I put my arm around his shoulders. He lets me. For three full seconds before he shrugs it off with the instinctive dignity of a teenager who loves his mother but has a reputation to maintain among new sparring partners.

“Come on,” I say. “Dinner.”

We walk toward the lodge together. My son at my side. My mate somewhere inside. And the compound around us, watching, weighing, deciding what to do with the wolves who came in from the cold.

I keep my chin up. My wolf keeps her ears forward.

We’ve faced worse.

Chapter 27

Merric

Three days at Frostbourne, and the fault lines are deepening. The pack has settled into an uneasy partition. My loyalists—Petra, Karl, the Hale family, most of the wolves under thirty—have accepted Brenna with varying degrees of warmth.

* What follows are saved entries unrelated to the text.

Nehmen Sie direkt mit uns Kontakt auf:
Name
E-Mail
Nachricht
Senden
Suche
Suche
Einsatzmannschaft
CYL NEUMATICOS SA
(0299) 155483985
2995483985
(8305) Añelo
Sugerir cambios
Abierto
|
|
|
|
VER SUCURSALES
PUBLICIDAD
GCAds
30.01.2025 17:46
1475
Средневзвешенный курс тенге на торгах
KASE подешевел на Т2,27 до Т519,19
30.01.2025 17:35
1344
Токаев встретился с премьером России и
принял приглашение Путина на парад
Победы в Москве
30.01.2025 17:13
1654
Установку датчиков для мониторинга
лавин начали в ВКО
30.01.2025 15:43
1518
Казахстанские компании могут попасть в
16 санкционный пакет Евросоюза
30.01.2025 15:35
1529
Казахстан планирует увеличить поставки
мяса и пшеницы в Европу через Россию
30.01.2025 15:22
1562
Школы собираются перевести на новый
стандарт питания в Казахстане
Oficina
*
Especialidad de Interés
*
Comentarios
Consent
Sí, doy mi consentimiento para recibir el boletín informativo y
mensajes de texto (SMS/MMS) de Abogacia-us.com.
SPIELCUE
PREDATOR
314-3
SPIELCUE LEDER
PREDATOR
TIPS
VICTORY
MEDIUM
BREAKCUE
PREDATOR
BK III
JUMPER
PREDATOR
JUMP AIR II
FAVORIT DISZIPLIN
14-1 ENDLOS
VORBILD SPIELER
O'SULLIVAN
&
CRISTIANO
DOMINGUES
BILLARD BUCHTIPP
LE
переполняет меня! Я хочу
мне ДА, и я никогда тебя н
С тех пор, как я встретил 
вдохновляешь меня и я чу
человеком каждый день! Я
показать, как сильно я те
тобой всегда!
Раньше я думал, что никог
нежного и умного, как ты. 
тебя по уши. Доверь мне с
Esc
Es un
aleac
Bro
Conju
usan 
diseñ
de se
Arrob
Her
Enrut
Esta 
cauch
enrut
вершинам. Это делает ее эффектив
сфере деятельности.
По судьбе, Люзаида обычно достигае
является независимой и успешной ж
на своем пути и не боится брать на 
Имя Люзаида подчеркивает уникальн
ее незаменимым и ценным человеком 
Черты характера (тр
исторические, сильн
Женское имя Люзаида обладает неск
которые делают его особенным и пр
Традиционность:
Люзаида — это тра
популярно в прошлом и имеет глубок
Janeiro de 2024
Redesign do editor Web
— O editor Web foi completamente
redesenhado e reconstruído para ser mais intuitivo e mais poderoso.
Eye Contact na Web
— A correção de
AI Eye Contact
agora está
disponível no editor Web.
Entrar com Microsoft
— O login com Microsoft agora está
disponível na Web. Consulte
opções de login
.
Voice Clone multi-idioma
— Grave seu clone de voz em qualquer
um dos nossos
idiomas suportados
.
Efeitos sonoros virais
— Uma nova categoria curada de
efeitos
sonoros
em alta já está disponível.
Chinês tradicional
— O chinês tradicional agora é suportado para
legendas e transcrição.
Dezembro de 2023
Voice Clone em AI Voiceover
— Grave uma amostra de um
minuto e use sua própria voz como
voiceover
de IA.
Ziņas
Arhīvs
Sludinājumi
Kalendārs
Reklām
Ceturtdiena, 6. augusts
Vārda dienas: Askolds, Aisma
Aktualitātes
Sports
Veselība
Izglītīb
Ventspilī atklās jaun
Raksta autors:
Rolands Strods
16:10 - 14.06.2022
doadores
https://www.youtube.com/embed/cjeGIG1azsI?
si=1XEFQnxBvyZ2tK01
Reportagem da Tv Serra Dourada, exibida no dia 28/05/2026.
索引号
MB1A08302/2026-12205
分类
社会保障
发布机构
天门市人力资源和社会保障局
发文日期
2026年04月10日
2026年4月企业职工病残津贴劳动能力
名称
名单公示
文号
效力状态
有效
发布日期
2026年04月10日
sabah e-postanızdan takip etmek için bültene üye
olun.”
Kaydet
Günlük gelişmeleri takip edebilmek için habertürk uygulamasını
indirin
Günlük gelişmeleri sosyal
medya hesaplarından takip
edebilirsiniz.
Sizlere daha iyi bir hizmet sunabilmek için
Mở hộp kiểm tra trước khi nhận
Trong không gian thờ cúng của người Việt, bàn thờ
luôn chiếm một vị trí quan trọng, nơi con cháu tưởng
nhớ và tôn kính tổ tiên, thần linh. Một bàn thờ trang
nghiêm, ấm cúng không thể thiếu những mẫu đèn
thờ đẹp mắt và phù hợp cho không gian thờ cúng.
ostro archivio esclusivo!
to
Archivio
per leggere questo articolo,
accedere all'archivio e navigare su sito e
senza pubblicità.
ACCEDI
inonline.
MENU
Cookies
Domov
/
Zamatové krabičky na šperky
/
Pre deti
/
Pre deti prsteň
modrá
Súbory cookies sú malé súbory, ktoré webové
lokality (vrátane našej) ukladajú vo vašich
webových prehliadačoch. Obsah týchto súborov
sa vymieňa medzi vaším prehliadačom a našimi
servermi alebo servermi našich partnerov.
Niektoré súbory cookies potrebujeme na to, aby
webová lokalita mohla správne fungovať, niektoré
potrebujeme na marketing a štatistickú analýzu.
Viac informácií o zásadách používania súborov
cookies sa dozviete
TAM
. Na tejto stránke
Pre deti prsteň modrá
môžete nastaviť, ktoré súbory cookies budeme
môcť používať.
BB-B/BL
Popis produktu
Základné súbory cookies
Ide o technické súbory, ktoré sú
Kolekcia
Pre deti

Petra invited her to lead a sparring session yesterday, and Brenna moved through the drills with a skill that turned skepticism into respect by the time she put Petra on her back in under four seconds. Word travels fast in a pack. By evening, three more wolves asked to train with her. Torsten watched the whole session from the fence rail without saying a word. When Brenna finished, he gave her a single nod and walked away. From Torsten, that’s practically an ovation.

The traditionalists have gone silent. Not in the way that means acceptance. In the way that means organizing.

Edda requested a formal council session this morning. As a seated elder, she has the right. Karl Harwick and I are the othertwo Frostbourne council members; Karl’s solid, but Edda needs only one external ally to force a confidence review, and Bern’s voice carries weight across every council seat in the south.